29 maggio 2012: una seconda scossa tellurica mette in ginocchio l’Emilia-Romagna, nel modenese e nel ferrarese.
6 giugno 2012: dopo una settimana il governo (Monti) nomina commissario il Presidente della Regione (Errani), stanzia risorse e, con Errani, definisce le procedure per gestione fondi e ricostruzione.

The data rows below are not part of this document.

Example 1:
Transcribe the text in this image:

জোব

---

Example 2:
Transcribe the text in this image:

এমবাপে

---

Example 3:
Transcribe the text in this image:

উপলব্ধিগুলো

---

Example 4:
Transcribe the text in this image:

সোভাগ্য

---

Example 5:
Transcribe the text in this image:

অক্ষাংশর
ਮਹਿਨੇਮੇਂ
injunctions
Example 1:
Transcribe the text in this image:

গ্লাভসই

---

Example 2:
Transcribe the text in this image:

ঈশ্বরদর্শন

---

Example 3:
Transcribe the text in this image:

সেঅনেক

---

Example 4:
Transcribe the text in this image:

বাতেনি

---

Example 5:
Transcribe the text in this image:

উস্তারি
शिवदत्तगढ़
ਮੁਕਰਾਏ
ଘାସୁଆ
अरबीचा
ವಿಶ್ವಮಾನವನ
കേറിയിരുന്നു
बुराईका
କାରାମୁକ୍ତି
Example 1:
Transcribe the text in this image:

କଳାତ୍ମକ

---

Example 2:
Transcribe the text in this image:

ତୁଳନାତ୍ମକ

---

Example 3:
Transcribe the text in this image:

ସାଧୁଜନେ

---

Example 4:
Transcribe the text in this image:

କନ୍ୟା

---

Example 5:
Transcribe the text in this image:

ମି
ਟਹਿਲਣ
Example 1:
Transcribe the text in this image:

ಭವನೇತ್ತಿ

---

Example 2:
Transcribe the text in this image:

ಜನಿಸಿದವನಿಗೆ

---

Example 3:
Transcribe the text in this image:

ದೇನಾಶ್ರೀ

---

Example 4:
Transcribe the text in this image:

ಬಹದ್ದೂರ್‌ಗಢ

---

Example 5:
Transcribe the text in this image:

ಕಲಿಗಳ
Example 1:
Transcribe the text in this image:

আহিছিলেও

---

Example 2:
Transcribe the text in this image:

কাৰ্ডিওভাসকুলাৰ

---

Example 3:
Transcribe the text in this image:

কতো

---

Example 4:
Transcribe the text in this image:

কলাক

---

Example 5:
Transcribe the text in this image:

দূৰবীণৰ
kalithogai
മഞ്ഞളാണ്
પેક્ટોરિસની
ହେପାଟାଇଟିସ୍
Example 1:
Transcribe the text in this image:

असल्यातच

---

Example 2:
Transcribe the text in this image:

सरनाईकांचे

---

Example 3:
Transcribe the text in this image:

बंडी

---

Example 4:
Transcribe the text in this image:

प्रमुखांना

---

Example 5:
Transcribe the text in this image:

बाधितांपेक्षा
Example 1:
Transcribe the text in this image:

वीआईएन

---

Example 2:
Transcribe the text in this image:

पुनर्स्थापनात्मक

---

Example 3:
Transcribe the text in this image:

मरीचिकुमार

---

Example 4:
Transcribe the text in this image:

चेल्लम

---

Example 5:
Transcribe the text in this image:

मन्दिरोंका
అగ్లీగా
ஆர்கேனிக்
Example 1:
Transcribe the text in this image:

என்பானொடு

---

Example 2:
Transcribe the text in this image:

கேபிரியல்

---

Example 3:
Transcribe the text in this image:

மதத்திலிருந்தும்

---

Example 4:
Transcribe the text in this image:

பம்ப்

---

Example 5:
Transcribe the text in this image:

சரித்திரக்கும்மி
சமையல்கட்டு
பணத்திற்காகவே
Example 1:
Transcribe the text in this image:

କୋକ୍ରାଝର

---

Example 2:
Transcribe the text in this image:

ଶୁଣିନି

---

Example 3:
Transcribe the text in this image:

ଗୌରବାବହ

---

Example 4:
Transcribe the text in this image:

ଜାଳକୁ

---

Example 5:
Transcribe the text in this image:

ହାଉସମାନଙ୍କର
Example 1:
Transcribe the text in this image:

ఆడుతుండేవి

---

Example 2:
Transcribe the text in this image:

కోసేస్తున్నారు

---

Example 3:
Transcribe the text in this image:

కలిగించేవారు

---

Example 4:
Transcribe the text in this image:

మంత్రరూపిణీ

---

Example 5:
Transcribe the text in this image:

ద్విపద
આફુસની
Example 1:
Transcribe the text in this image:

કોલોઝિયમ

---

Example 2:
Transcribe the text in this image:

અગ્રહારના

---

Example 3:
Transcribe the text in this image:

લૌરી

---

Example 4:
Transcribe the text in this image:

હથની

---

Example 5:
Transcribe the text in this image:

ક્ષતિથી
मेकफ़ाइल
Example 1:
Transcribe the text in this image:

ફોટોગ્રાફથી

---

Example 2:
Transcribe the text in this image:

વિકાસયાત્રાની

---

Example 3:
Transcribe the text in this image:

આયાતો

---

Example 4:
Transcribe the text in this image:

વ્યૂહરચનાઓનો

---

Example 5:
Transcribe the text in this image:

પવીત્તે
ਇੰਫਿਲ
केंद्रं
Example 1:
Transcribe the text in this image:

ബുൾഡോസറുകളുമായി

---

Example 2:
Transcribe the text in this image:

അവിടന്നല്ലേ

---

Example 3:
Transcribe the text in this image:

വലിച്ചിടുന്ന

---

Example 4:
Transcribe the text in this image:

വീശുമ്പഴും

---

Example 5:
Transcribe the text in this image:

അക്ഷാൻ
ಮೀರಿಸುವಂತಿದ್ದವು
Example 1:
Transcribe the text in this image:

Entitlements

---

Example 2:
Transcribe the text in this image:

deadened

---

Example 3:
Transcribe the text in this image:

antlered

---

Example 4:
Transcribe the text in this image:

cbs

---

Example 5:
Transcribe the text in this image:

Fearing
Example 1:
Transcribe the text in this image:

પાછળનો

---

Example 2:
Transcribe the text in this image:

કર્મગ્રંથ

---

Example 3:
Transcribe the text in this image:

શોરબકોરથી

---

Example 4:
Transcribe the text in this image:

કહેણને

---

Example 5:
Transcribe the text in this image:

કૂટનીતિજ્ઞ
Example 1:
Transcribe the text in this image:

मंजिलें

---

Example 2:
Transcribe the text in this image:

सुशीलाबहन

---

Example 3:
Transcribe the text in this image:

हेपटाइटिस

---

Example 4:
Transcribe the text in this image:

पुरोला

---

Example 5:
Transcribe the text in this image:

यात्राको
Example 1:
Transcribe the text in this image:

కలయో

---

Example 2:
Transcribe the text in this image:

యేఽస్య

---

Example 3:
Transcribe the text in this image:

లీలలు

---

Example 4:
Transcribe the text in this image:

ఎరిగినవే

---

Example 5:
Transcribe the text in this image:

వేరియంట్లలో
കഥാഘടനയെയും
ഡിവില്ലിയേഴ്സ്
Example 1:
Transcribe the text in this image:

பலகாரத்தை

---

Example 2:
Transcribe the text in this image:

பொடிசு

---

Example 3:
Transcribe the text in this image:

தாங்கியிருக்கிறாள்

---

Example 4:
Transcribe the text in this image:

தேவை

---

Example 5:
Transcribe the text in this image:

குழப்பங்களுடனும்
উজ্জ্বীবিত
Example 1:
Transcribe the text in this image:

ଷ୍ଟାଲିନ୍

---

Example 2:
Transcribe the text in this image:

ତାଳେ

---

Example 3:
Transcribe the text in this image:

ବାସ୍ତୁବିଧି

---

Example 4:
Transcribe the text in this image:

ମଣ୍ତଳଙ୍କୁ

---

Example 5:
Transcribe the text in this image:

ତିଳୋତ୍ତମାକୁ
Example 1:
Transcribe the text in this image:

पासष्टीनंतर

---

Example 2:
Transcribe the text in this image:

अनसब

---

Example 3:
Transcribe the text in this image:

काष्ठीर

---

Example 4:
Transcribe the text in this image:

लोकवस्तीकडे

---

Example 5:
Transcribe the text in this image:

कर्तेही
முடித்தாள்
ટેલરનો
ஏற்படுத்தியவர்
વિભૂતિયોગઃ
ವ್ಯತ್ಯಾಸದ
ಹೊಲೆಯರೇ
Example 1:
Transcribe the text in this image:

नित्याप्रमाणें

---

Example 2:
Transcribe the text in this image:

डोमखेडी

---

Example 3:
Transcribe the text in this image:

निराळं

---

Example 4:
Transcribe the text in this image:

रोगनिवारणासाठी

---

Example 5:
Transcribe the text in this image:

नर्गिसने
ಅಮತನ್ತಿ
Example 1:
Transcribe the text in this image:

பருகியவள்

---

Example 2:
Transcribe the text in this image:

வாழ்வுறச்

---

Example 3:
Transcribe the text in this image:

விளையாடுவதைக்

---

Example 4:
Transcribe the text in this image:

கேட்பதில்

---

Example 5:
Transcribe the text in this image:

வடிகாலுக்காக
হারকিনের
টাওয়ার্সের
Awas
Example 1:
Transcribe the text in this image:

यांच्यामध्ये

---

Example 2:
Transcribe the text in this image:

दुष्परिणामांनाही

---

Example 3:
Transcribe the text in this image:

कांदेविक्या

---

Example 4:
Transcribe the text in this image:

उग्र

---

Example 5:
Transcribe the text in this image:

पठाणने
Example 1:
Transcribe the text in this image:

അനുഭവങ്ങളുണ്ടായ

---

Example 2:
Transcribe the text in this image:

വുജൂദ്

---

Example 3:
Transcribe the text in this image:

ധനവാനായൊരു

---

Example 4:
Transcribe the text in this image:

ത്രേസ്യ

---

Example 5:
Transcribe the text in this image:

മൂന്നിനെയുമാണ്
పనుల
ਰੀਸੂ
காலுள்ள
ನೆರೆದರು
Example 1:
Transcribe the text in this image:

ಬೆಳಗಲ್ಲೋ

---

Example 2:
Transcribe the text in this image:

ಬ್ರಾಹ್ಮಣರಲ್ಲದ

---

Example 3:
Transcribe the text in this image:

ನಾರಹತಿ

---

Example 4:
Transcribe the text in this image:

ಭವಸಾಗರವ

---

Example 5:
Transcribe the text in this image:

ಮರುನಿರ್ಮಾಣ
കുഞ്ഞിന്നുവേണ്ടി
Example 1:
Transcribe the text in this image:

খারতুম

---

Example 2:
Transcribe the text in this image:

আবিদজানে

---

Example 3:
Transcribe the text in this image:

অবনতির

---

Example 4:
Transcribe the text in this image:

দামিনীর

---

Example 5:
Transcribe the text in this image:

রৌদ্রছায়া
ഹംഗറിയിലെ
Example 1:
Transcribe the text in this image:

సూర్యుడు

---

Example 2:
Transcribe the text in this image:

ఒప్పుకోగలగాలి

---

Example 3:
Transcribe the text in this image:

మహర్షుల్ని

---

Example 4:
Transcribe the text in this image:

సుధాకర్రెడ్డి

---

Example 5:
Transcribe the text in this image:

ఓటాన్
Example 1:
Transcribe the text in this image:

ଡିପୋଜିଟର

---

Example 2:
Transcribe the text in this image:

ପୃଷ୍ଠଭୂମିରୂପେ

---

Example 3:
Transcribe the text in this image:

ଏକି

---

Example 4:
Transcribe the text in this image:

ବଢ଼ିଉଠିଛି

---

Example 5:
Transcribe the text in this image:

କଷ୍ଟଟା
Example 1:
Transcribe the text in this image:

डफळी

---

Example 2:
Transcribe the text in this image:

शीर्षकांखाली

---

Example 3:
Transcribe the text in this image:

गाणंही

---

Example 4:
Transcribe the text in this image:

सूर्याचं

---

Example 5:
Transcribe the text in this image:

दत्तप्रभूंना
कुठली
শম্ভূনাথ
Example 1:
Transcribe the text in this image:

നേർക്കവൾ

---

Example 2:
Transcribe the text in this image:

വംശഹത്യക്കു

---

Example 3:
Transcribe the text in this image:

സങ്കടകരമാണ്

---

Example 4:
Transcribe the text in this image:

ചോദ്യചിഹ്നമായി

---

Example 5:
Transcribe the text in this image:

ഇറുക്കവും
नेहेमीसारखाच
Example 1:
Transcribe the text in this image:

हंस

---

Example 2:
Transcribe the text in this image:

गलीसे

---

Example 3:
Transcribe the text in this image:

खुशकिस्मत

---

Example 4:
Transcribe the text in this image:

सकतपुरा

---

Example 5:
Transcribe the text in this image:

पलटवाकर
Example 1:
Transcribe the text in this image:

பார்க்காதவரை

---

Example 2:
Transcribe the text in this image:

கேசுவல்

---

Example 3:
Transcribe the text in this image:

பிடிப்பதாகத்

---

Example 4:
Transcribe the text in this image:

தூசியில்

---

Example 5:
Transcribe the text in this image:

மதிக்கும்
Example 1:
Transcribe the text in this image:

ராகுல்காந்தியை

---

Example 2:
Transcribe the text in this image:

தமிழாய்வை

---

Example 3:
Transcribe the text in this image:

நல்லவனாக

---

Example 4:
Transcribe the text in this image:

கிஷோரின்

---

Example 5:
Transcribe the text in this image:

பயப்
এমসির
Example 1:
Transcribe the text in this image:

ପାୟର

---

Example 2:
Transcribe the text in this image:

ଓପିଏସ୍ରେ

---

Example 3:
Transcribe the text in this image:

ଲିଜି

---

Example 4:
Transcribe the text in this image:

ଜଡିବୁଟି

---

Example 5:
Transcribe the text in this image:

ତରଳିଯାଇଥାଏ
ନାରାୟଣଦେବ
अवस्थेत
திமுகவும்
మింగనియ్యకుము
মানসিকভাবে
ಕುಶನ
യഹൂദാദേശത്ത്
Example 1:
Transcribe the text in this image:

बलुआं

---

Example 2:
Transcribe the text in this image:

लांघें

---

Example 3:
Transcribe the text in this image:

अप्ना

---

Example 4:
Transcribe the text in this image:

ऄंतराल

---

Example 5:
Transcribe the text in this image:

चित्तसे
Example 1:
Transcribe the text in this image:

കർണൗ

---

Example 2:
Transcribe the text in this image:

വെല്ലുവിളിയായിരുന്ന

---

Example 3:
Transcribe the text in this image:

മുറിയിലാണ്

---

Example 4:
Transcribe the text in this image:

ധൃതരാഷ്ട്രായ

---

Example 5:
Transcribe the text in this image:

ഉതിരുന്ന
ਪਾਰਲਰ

16 maggio 2023: ore ed ore di precipitazioni eccezionali annegano la Romagna, parte del bolognese e del ferrarese, in un mare d’acqua.
16 giugno 2023: a un mese dall’alluvione, sono stati stanziati dalla Protezione Civile 230 milioni a fronte di una stima di quasi 9 miliardi di euro di danni a famiglie e imprese, agricole e non agricole, e ai territori (frane, argini rovinati, strade e infrastrutture inagibili); non è stato nominato il commissario (che con tutta evidenza dovrebbe essere il Presidente della Regione, come si usa in situazioni analoghe), mancano procedure definite per gestire i risarcimenti, la fase di emergenza e quella della ricostruzione che deve partire al più presto.
Invece di contribuire a rimediare a questo ritardo, le cui conseguenze pesano su cittadini, imprese e sindaci, il ministro Musumeci ieri nell’incontro con i vertici istituzionali della Regione guidati dal Presidente Bonaccini, ci è andato giù pesante: “Il governo non è un bancomat”.
C’è poco da commentare: non è un bancomat, ma non è nemmeno un governo all’altezza della situazione e delle attese di famiglie, imprese e comuni alluvionati.